Texas acted swiftly to suspend these unacceptable practices with a goal to rebuild it in accordance with expected scientific protocols.

The Solution

The city of Austin worked with Travis County to create a DNA Interlocal Agreement. Approved by the Council in March of 2017, the plan provided a temporary solution for the facility with the Texas Department of Public Safety.

While strengthening the operations within the lab, a “look back” review was completed to identify key issues and address them as the groups looked towards the future. To do so, they studied relevant documents and spoke with stakeholders and DNA laboratory best practice experts. In the end, they provided 57 reasons for the failure of the facility, along with 87 recommendations to improve it.

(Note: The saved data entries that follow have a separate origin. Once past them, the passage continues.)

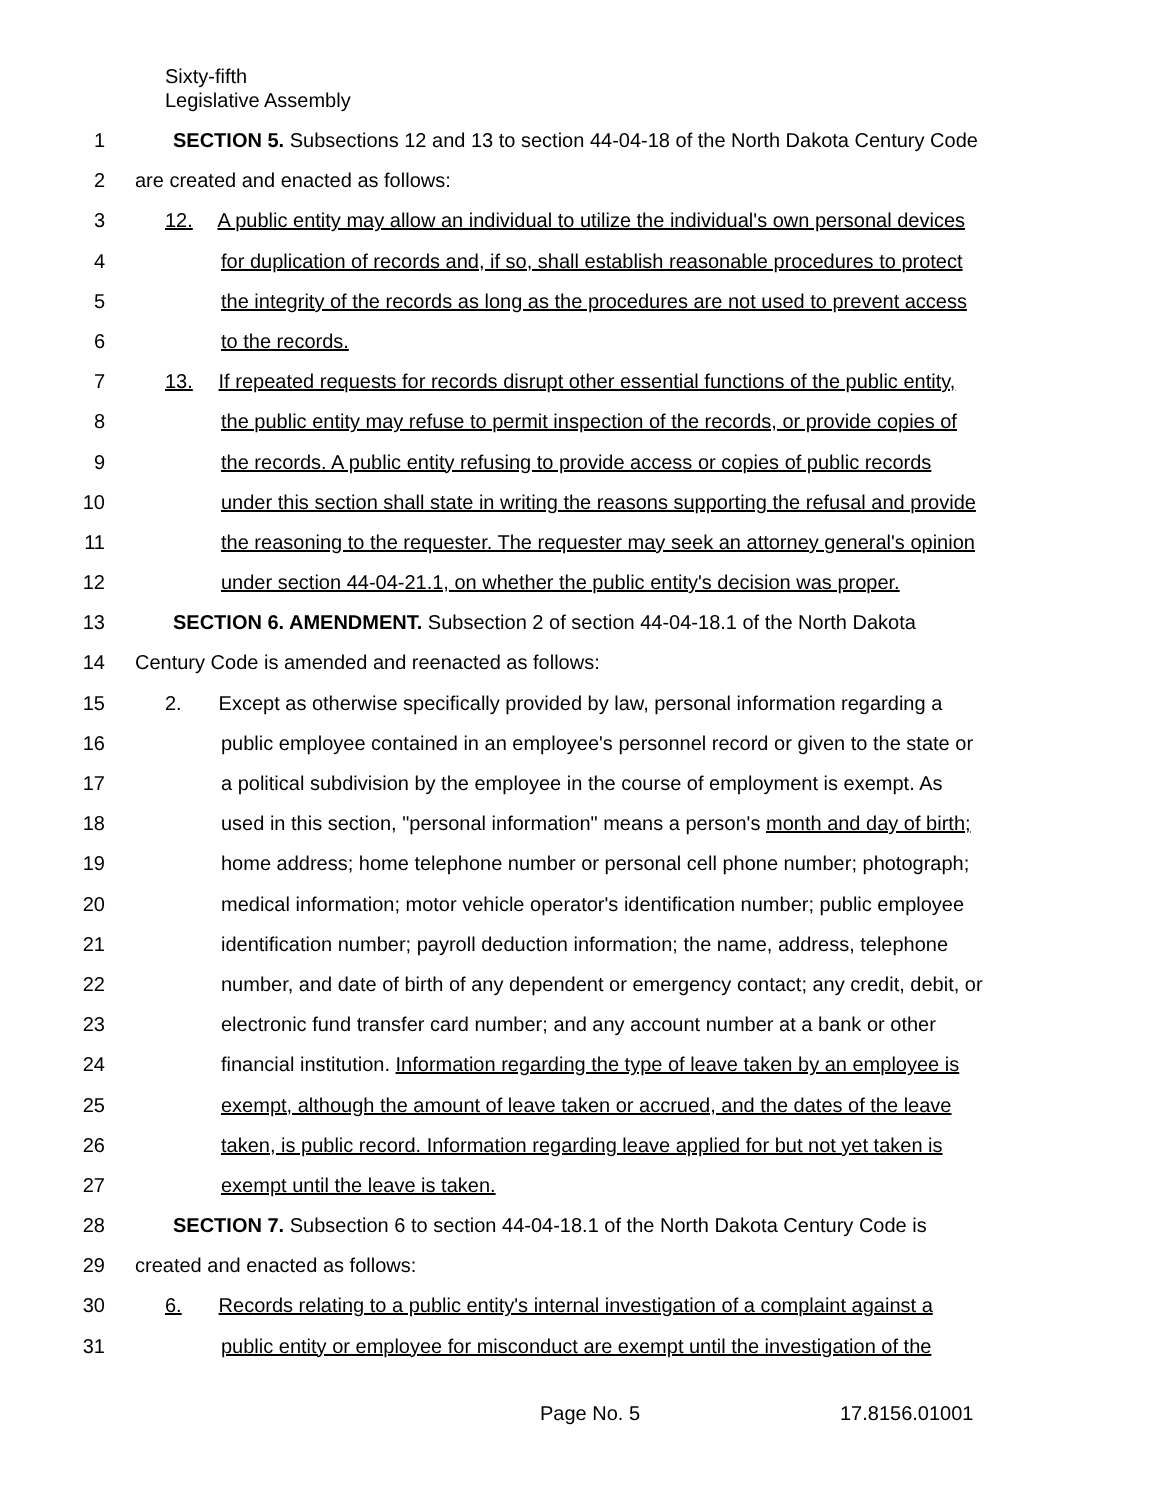Sixty-fifth
Legislative Assembly
1 SECTION 5. Subsections 12 and 13 to section 44-04-18 of the North Dakota Century Code
2 are created and enacted as follows:
3 12. A public entity may allow an individual to utilize the individual's own personal devices
4 for duplication of records and, if so, shall establish reasonable procedures to protect
5 the integrity of the records as long as the procedures are not used to prevent access
6 to the records.
7 13. If repeated requests for records disrupt other essential functions of the public entity,
8 the public entity may refuse to permit inspection of the records, or provide copies of
9 the records. A public entity refusing to provide access or copies of public records
10 under this section shall state in writing the reasons supporting the refusal and provide
11 the reasoning to the requester. The requester may seek an attorney general's opinion
12 under section 44-04-21.1, on whether the public entity's decision was proper.
13 SECTION 6. AMENDMENT. Subsection 2 of section 44-04-18.1 of the North Dakota
14 Century Code is amended and reenacted as follows:
15 2. Except as otherwise specifically provided by law, personal information regarding a
16 public employee contained in an employee's personnel record or given to the state or
17 a political subdivision by the employee in the course of employment is exempt. As
18 used in this section, "personal information" means a person's month and day of birth;
19 home address; home telephone number or personal cell phone number; photograph;
20 medical information; motor vehicle operator's identification number; public employee
21 identification number; payroll deduction information; the name, address, telephone
22 number, and date of birth of any dependent or emergency contact; any credit, debit, or
23 electronic fund transfer card number; and any account number at a bank or other
24 financial institution. Information regarding the type of leave taken by an employee is
25 exempt, although the amount of leave taken or accrued, and the dates of the leave
26 taken, is public record. Information regarding leave applied for but not yet taken is
27 exempt until the leave is taken.
28 SECTION 7. Subsection 6 to section 44-04-18.1 of the North Dakota Century Code is
29 created and enacted as follows:
30 6. Records relating to a public entity's internal investigation of a complaint against a
31 public entity or employee for misconduct are exempt until the investigation of the
Page No. 5 17.8156.01001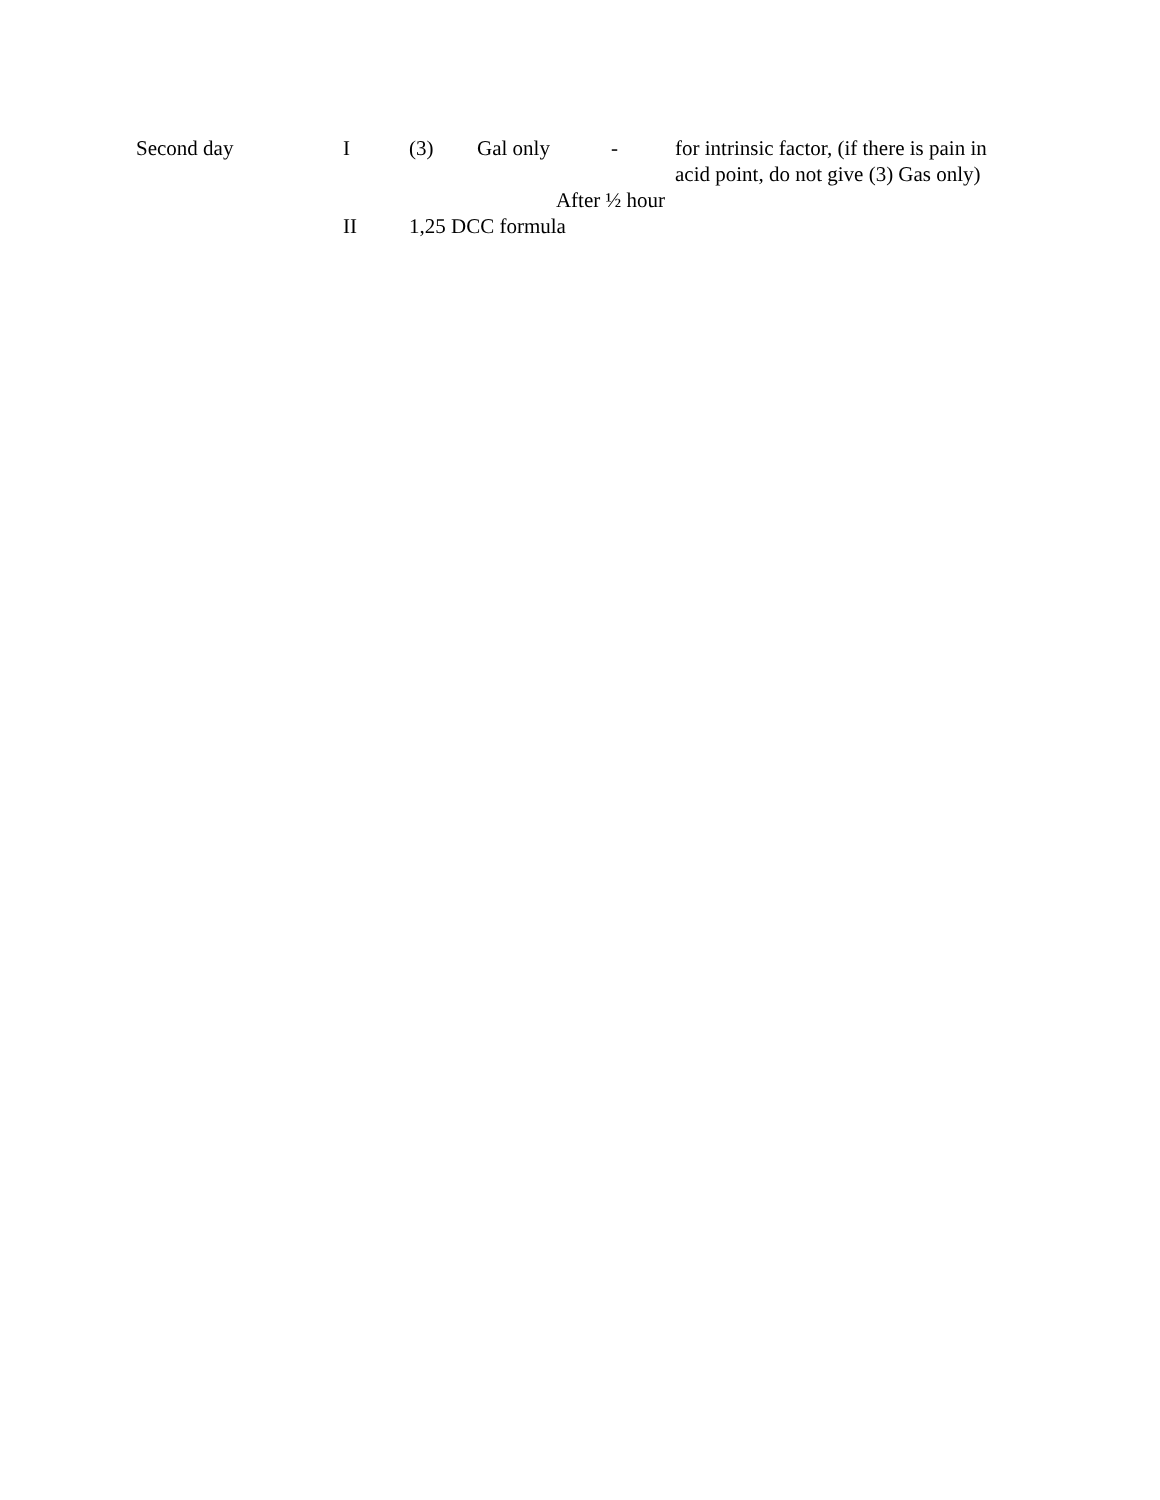| Second day | I | (3) | Gal only | - | for intrinsic factor, (if there is pain in acid point, do not give (3) Gas only) |
| | | After ½ hour | | | |
| | II | 1,25 DCC formula | | | |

Moving forward, the task force addressed the question of whether the lab should work alongside or independently of local government.

The Future

Beyond rebuilding the laboratory, the present and future necessitate a dedicated attention to addressing cases mishandled while the facility’s practices were inaccurate. The Travis County district attorney has alerted more than 1,000 defendants whose case evidence is now being questioned. This matter is currently being handled by Capital Area Private Defender Service’s forensic team.